Here is a brief summary of the key points announced during today’s Budget.
Economy / Outlook
- The Chancellor expects GDP to hit 2.7% in 2014 and 2.3% in 2015, before rising again to 2.6% the following year.
- The Government expects to borrow £108bn this year (6.6% of GDP). Unsurprisingly, this figure is predicted to fall steadily before turning into a surplus in 2018-19.
- As previously announced, the personal allowance will rise to £10,000 from 6th April 2014, and will rise again – to £10,500 from April 2015.
- The higher rate tax band will rise to £41,865 from 6th April 2014, and to £42,285 from 2015 (a 1% rise), so more and more taxpayers will continue to fall into the 40p tax band.
- Cash and Stocks ISAs will be merged, and the annual investment limit will rise sharply to £15,000 from July 2014.
- If you invest in Premium Bonds, the investment cap is going to rise from £30,000 to £40,000 this June, and to £50,000 in 2015.
- The tax payable on any cash element of a pension pot, paid upon retirement, will fall from 55% to standard tax rates.
- The Chancellor has removed the annuity requirement for pensions – something welcomed by the the IoD, which called the requirement “one of the most unattractive aspects of the private pension saving regime, patronising people about how they could access their own money in retirement.”
- The planned September fuel duty hike has been cancelled.

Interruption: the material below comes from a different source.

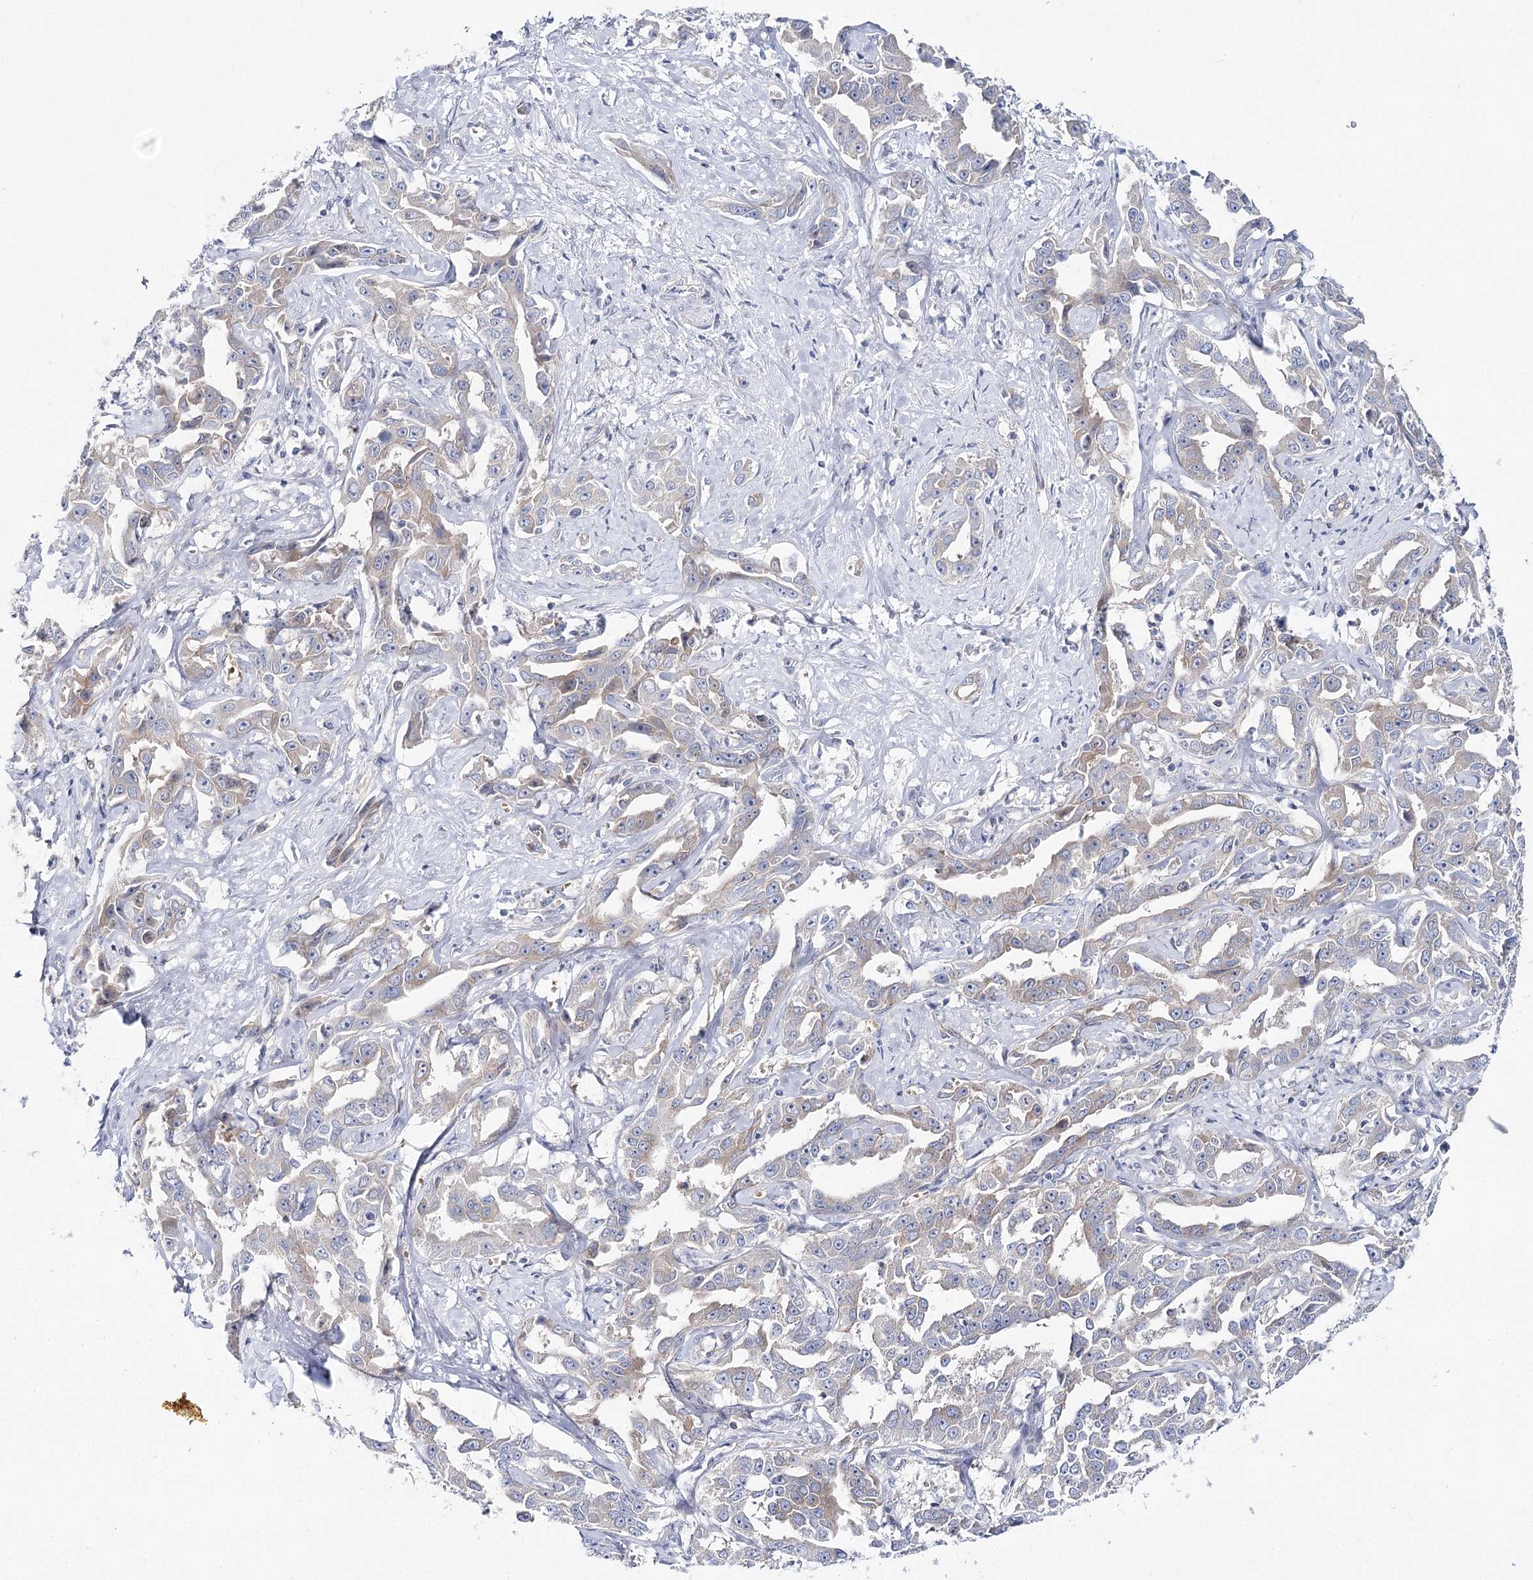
{"staining": {"intensity": "weak", "quantity": "<25%", "location": "cytoplasmic/membranous"}, "tissue": "liver cancer", "cell_type": "Tumor cells", "image_type": "cancer", "snomed": [{"axis": "morphology", "description": "Cholangiocarcinoma"}, {"axis": "topography", "description": "Liver"}], "caption": "Immunohistochemistry (IHC) image of liver cancer stained for a protein (brown), which exhibits no positivity in tumor cells.", "gene": "LRRC14B", "patient": {"sex": "male", "age": 59}}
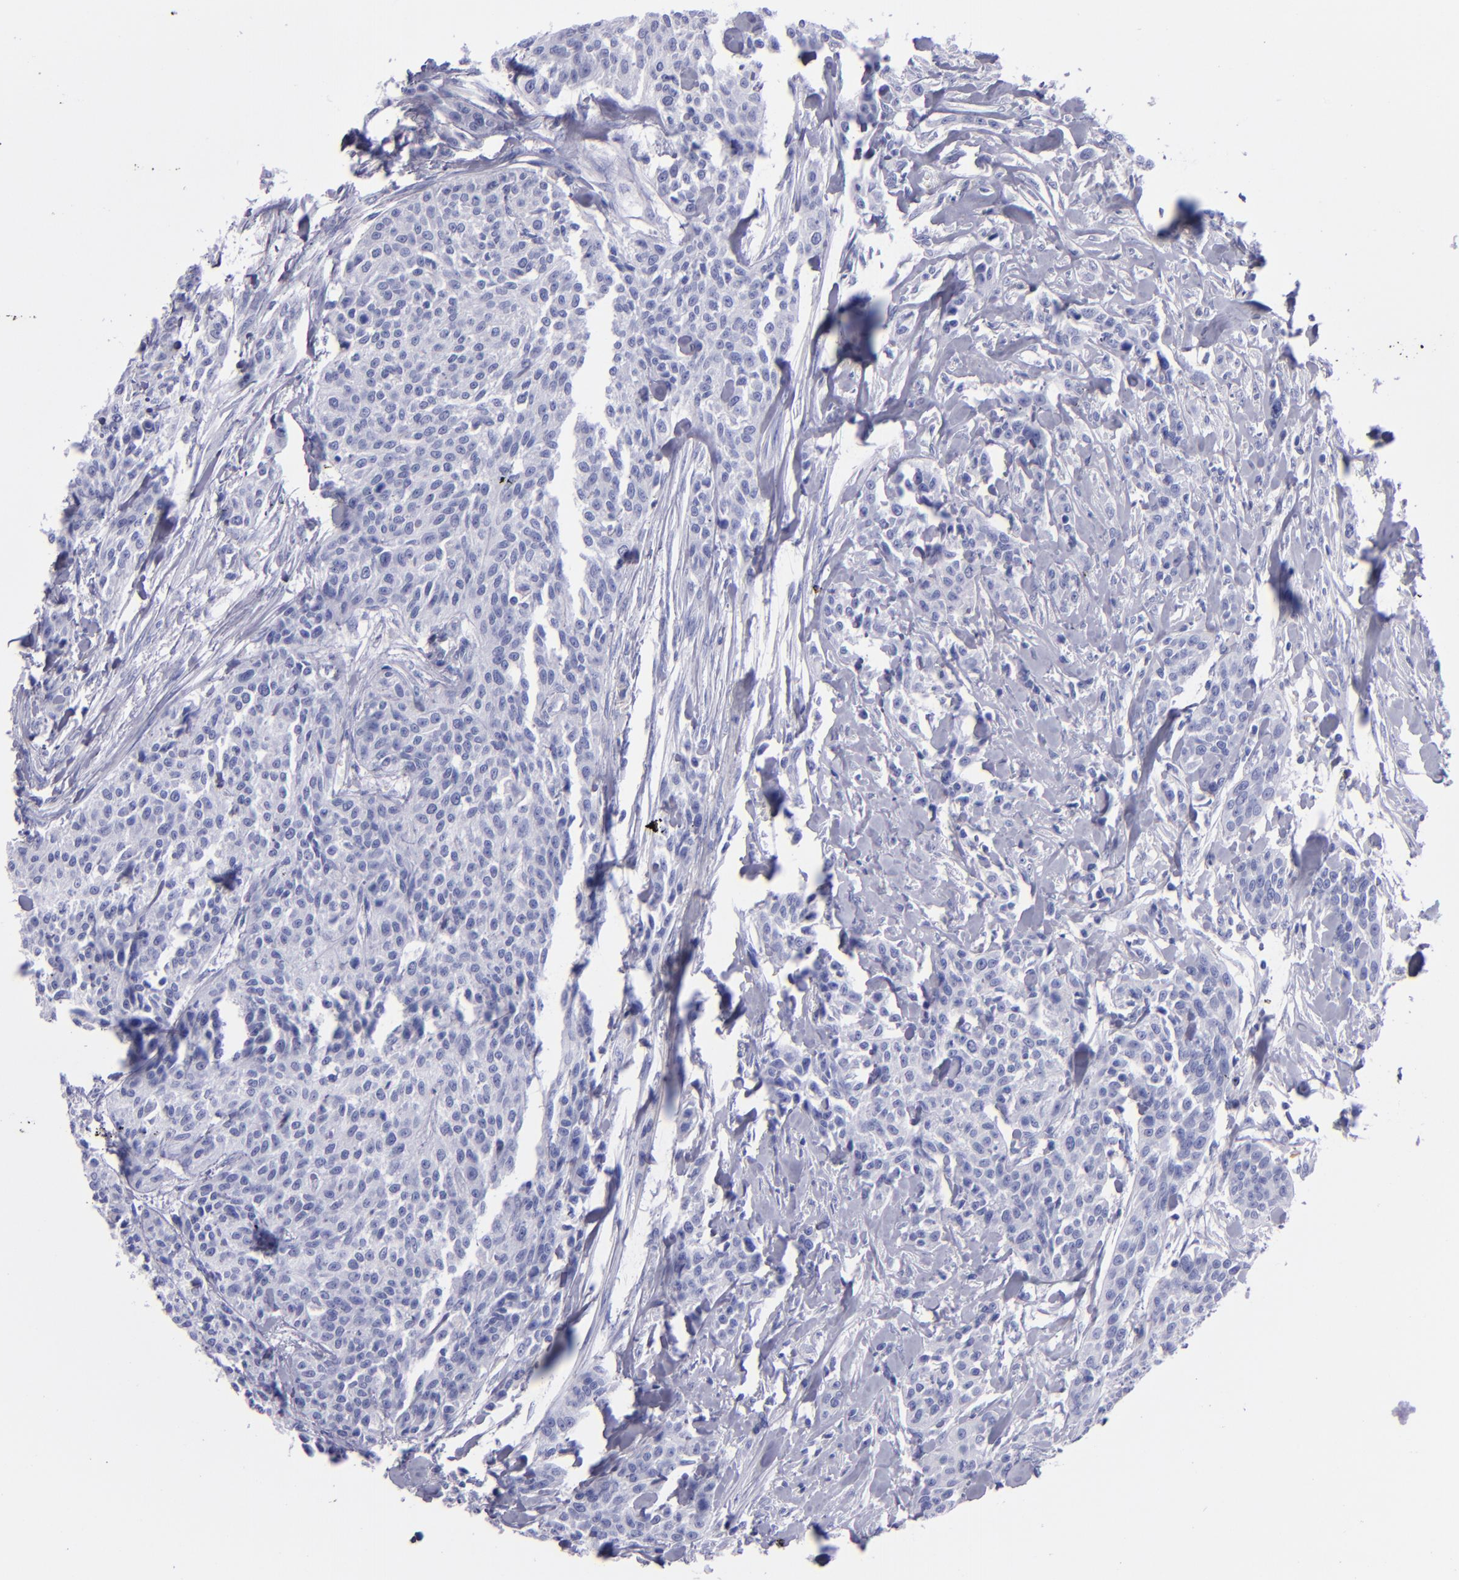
{"staining": {"intensity": "negative", "quantity": "none", "location": "none"}, "tissue": "urothelial cancer", "cell_type": "Tumor cells", "image_type": "cancer", "snomed": [{"axis": "morphology", "description": "Urothelial carcinoma, High grade"}, {"axis": "topography", "description": "Urinary bladder"}], "caption": "A high-resolution photomicrograph shows immunohistochemistry (IHC) staining of urothelial cancer, which exhibits no significant expression in tumor cells.", "gene": "CD37", "patient": {"sex": "male", "age": 56}}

- The equity loan element of the Help to Buy mortgage scheme has been extended until 2020. The mortgage guarantee element is set to continue until the end of 2016.
- The main rate of Corporation Tax will fall to 21% in April 2014 (pre-announced), and will align with the small profits’ rate (paid by contractor companies) at 20% from 2015.
- The Annual Investment Allowance (AIA) will double to £500,000 until the end of 2015, allowing business owners to offset the cost of eligible plant and machinery purchases against tax.
- The Government is set to double export lending to £3bn, and cut the interest rate on loans by one third.
- The Budget documentation doesn’t make any mention of IR35.
- The Chancellor confirmed that the Onshore Intermediaries Legislation will go ahead, as planned, which prompted a few words of caution from Simon McVicker, Director of Policy and Public Affairs at PCG, who said: “The Chancellor is right to clamp down on tax evasion but the Government, in its commitment to tackle this problem, must be very careful not to target legitimate independent professionals who are driving growth in the economy.”
- Users of so-called ‘follower’ schemes, which are similar to anti-avoidance schemes which have been defeated in the courts, will be forced to settle any deemed tax liabilities with HMRC.
- Interestingly, HMRC will also be able to demand disputed tax liabilities from users of schemes disclosed under DOTAS (or identified via the GAAR) in advance. These funds will only be returned if the scheme in question is subsequently cleared of tax avoidance.